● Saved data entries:
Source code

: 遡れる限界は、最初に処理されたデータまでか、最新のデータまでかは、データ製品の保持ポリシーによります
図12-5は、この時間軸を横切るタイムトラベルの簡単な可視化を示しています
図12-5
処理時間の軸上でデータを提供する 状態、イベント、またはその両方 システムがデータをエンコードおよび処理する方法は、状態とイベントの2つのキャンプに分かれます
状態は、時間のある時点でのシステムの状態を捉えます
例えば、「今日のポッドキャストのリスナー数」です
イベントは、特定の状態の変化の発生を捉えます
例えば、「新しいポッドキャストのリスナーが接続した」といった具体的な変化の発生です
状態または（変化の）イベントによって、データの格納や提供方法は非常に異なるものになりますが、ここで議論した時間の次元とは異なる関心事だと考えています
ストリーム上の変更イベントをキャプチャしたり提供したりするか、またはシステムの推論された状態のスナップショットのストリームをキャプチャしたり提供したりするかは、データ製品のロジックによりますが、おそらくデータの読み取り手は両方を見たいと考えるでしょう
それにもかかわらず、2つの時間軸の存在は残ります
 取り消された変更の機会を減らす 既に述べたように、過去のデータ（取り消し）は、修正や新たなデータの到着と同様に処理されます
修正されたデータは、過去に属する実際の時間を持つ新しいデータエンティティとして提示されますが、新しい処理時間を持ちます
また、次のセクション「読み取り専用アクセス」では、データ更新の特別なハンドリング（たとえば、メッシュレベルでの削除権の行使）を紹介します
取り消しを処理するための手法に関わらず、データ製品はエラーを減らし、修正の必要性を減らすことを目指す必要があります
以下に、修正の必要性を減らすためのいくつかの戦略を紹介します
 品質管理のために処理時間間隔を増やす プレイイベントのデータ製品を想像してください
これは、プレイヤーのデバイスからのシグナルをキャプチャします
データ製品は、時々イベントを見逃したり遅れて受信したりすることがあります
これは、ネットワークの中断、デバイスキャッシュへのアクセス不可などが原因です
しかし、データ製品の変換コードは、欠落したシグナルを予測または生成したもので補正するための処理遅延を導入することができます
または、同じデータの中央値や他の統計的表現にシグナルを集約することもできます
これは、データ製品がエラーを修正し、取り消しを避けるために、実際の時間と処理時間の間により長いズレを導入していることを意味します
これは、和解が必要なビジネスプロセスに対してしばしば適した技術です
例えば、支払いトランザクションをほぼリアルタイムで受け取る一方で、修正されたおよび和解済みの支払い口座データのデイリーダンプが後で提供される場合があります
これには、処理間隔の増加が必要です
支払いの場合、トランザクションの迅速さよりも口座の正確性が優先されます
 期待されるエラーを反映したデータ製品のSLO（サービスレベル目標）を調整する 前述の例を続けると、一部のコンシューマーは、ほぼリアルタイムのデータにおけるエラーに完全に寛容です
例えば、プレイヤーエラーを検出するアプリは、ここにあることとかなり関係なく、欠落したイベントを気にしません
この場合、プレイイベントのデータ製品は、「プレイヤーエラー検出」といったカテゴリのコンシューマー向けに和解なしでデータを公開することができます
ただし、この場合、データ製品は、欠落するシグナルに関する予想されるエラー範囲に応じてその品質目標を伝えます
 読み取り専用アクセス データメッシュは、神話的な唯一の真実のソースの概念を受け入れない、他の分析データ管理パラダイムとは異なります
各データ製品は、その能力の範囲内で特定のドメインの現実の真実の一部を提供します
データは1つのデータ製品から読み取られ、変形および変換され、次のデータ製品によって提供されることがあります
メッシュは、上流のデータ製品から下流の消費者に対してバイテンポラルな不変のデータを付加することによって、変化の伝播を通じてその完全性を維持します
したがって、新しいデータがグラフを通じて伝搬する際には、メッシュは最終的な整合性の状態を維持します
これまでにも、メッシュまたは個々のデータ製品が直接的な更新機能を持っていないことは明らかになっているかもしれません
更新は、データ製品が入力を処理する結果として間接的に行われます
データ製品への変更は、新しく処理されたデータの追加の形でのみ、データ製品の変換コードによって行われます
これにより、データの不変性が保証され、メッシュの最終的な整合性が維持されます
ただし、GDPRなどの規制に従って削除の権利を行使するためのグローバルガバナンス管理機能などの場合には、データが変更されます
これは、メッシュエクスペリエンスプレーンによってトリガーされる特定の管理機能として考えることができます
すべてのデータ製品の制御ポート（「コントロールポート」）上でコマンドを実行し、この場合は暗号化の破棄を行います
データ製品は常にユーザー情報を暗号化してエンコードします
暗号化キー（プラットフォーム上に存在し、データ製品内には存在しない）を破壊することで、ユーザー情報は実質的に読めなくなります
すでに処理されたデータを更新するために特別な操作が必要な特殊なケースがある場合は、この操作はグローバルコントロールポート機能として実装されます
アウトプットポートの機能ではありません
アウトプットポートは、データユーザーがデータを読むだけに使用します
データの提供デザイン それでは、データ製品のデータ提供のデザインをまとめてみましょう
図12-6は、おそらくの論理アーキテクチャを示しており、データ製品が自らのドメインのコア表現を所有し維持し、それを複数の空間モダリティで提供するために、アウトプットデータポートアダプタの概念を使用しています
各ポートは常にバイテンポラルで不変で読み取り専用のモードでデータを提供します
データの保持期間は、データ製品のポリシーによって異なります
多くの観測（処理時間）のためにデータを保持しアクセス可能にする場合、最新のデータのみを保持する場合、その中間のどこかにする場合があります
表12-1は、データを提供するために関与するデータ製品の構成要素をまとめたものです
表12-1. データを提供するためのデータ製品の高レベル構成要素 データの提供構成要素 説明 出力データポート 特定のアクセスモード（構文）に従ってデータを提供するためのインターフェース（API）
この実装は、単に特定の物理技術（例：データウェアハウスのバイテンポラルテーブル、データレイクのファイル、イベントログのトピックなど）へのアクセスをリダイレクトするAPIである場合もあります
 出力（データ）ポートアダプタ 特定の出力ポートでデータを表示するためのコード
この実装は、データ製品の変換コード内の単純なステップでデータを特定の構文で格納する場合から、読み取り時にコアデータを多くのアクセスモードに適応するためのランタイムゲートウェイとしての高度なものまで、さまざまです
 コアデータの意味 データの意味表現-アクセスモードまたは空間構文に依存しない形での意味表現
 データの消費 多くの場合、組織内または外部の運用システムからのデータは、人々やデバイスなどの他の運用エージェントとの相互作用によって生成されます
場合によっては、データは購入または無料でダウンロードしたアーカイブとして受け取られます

● Assigned task:
Copy each line above containing the string "この実装は".

● Response below:
この実装は、単に特定の物理技術（例：データウェアハウスのバイテンポラルテーブル、データレイクのファイル、イベントログのトピックなど）へのアクセスをリダイレクトするAPIである場合もあります
この実装は、データ製品の変換コード内の単純なステップでデータを特定の構文で格納する場合から、読み取り時にコアデータを多くのアクセスモードに適応するためのランタイムゲートウェイとしての高度なものまで、さまざまです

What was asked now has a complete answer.